# Help Identify Gold Pocket Watch



## nohope (Jul 9, 2010)

i found this in a box of bits i bought.

its got 14K stamped inside the back cover and a set of numbers 2261991 but that all there is on it.

theres no markings on the movement or anywhere else that i can find. does anyone have any ideas as to how old and if its anything special or just a normal run of the mill watch?

thanks for any help in advance..

pictures aint great but should be ok..


----------



## Roger the Dodger (Oct 5, 2009)

nohope said:


> pictures aint great but should be ok..


Sorry ol' pal, but your pics will need to be a lot clearer than that so we can see serial numbers, hallmarks etc, etc.


----------



## ValvesRule (May 20, 2009)

We can, however, say the following;

that this is a Pin-Set Swiss* Lever Watch with at least 9 Jewels, probably 11.

I would suggest around the beginning of the 20th century.

The Movement is probably run-of-the-mill, while, by my inexpert understanding, the Case and Dial are quite special, especially these days when gold is just melted down regardless.

*This does not indicate Swiss manufacture; though in the period I suspect, it probably is.


----------



## nohope (Jul 9, 2010)

RECORD SET:
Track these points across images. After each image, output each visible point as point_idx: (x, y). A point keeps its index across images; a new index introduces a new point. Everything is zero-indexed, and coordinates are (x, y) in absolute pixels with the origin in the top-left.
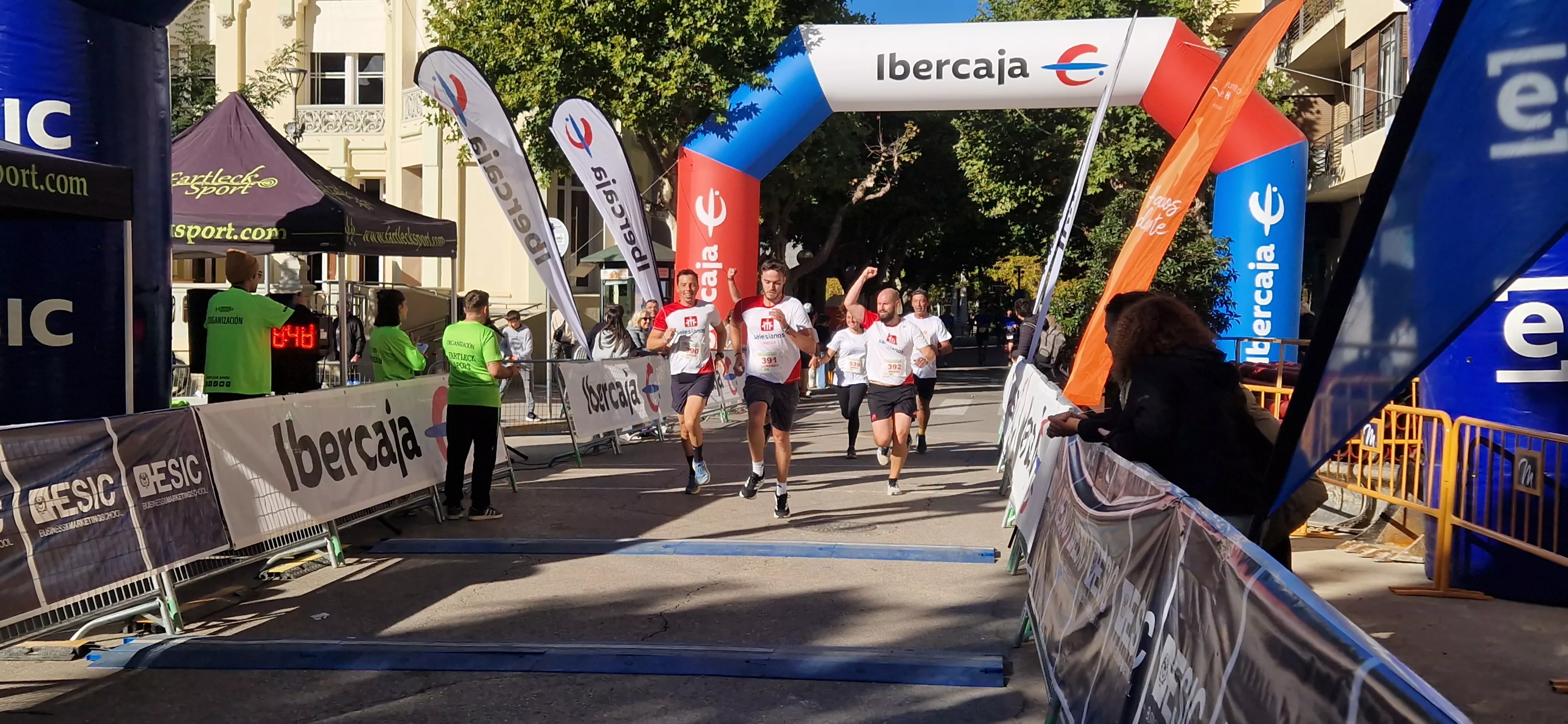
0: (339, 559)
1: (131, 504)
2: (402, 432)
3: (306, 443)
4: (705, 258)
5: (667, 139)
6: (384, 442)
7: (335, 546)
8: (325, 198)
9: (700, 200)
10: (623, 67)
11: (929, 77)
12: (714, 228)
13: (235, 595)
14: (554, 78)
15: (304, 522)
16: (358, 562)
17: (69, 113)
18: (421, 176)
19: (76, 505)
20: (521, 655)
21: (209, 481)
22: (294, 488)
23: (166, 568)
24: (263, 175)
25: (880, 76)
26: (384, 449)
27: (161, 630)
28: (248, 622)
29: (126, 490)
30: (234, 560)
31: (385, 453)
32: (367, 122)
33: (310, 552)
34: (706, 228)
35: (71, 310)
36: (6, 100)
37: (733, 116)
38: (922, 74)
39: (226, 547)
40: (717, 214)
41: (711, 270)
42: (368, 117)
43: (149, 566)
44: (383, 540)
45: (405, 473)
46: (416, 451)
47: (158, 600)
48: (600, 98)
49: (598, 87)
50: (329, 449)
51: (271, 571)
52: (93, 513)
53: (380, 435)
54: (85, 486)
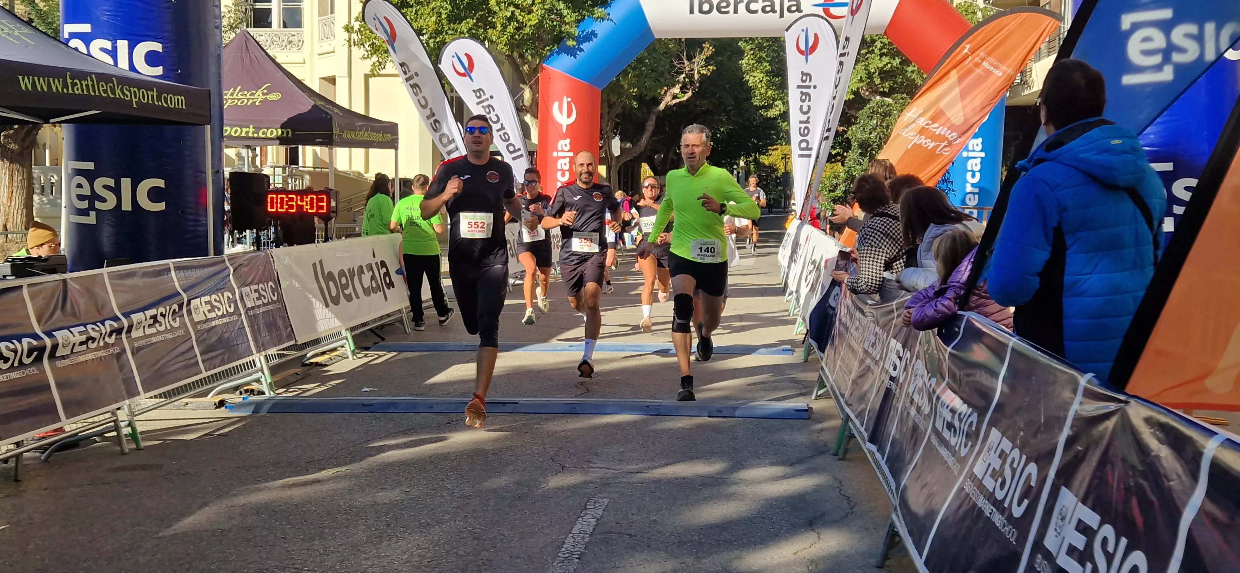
0: (353, 352)
1: (242, 312)
2: (384, 270)
3: (330, 277)
4: (560, 148)
5: (530, 58)
6: (373, 278)
7: (349, 346)
8: (315, 107)
9: (556, 105)
10: (498, 3)
11: (728, 12)
12: (568, 126)
13: (297, 374)
14: (445, 12)
15: (333, 329)
16: (366, 356)
17: (161, 51)
18: (334, 84)
19: (214, 311)
20: (504, 404)
21: (281, 299)
22: (327, 306)
23: (264, 353)
24: (270, 91)
25: (692, 12)
26: (373, 281)
27: (263, 393)
28: (313, 389)
29: (239, 302)
30: (286, 355)
31: (374, 285)
32: (290, 42)
33: (335, 349)
34: (561, 125)
35: (164, 187)
36: (118, 41)
37: (580, 40)
38: (723, 10)
39: (293, 342)
40: (569, 115)
41: (565, 157)
42: (290, 38)
43: (254, 351)
44: (375, 344)
45: (386, 299)
46: (391, 285)
47: (260, 373)
48: (480, 27)
49: (477, 19)
50: (344, 281)
51: (312, 361)
52: (223, 316)
53: (371, 272)
54: (218, 299)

WHAT THIS TASK INVOLVES:
Reproduce, without any change, the part of the pocket watch thread that begins at the words "i found this" and stops after "help in advance..".

EXERCISE SOLUTION:
i found this in a box of bits i bought.

its got 14K stamped inside the back cover and a set of numbers 2261991 but that all there is on it.

theres no markings on the movement or anywhere else that i can find. does anyone have any ideas as to how old and if its anything special or just a normal run of the mill watch?

thanks for any help in advance..